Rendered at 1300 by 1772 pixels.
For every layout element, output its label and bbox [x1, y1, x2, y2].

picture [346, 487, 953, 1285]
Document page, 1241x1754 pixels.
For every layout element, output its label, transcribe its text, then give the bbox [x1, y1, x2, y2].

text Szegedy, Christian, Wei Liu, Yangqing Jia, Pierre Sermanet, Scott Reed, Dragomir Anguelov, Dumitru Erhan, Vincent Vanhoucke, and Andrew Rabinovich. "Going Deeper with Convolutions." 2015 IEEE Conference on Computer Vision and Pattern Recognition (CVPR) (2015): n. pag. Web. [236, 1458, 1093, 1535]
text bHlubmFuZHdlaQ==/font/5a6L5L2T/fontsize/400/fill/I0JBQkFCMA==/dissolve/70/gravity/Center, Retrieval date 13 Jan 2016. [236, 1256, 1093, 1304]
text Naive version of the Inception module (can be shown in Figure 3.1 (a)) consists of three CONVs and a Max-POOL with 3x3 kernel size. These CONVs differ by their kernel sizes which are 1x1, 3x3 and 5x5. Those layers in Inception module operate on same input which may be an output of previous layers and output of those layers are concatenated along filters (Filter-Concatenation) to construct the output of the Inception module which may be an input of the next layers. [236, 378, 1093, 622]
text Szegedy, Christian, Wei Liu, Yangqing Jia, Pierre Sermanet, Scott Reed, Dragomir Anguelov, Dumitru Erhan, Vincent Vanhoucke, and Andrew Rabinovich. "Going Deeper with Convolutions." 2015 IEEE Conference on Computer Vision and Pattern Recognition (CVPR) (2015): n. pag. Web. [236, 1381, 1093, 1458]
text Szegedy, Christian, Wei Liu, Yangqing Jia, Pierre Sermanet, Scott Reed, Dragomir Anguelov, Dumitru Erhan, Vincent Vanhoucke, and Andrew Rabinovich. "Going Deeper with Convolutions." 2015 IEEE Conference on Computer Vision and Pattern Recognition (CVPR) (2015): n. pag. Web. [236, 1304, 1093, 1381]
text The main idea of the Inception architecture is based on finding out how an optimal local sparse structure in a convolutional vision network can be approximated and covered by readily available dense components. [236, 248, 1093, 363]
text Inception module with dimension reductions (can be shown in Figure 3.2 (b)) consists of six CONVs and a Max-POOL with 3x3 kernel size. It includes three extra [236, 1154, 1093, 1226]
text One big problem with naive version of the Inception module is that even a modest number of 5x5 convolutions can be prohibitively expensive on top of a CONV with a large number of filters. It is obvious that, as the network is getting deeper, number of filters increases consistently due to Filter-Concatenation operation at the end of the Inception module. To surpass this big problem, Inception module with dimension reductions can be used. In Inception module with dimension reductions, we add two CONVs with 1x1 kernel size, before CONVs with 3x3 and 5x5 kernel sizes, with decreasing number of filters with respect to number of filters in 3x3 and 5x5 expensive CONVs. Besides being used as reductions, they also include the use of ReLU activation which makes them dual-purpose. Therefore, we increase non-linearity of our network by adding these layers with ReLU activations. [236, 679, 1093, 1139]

Stated problem
Write out every line above again, word for word and in the same order.

Written solution
Rendered at 1300 by 1772 pixels.
For every layout element, output its label and bbox [x1, y1, x2, y2].

picture [346, 487, 953, 1285]
Document page, 1241x1754 pixels.
For every layout element, output its label, transcribe its text, then give the bbox [x1, y1, x2, y2].

text Szegedy, Christian, Wei Liu, Yangqing Jia, Pierre Sermanet, Scott Reed, Dragomir Anguelov, Dumitru Erhan, Vincent Vanhoucke, and Andrew Rabinovich. "Going Deeper with Convolutions." 2015 IEEE Conference on Computer Vision and Pattern Recognition (CVPR) (2015): n. pag. Web. [236, 1458, 1093, 1535]
text bHlubmFuZHdlaQ==/font/5a6L5L2T/fontsize/400/fill/I0JBQkFCMA==/dissolve/70/gravity/Center, Retrieval date 13 Jan 2016. [236, 1256, 1093, 1304]
text Naive version of the Inception module (can be shown in Figure 3.1 (a)) consists of three CONVs and a Max-POOL with 3x3 kernel size. These CONVs differ by their kernel sizes which are 1x1, 3x3 and 5x5. Those layers in Inception module operate on same input which may be an output of previous layers and output of those layers are concatenated along filters (Filter-Concatenation) to construct the output of the Inception module which may be an input of the next layers. [236, 378, 1093, 622]
text Szegedy, Christian, Wei Liu, Yangqing Jia, Pierre Sermanet, Scott Reed, Dragomir Anguelov, Dumitru Erhan, Vincent Vanhoucke, and Andrew Rabinovich. "Going Deeper with Convolutions." 2015 IEEE Conference on Computer Vision and Pattern Recognition (CVPR) (2015): n. pag. Web. [236, 1381, 1093, 1458]
text Szegedy, Christian, Wei Liu, Yangqing Jia, Pierre Sermanet, Scott Reed, Dragomir Anguelov, Dumitru Erhan, Vincent Vanhoucke, and Andrew Rabinovich. "Going Deeper with Convolutions." 2015 IEEE Conference on Computer Vision and Pattern Recognition (CVPR) (2015): n. pag. Web. [236, 1304, 1093, 1381]
text The main idea of the Inception architecture is based on finding out how an optimal local sparse structure in a convolutional vision network can be approximated and covered by readily available dense components. [236, 248, 1093, 363]
text Inception module with dimension reductions (can be shown in Figure 3.2 (b)) consists of six CONVs and a Max-POOL with 3x3 kernel size. It includes three extra [236, 1154, 1093, 1226]
text One big problem with naive version of the Inception module is that even a modest number of 5x5 convolutions can be prohibitively expensive on top of a CONV with a large number of filters. It is obvious that, as the network is getting deeper, number of filters increases consistently due to Filter-Concatenation operation at the end of the Inception module. To surpass this big problem, Inception module with dimension reductions can be used. In Inception module with dimension reductions, we add two CONVs with 1x1 kernel size, before CONVs with 3x3 and 5x5 kernel sizes, with decreasing number of filters with respect to number of filters in 3x3 and 5x5 expensive CONVs. Besides being used as reductions, they also include the use of ReLU activation which makes them dual-purpose. Therefore, we increase non-linearity of our network by adding these layers with ReLU activations. [236, 679, 1093, 1139]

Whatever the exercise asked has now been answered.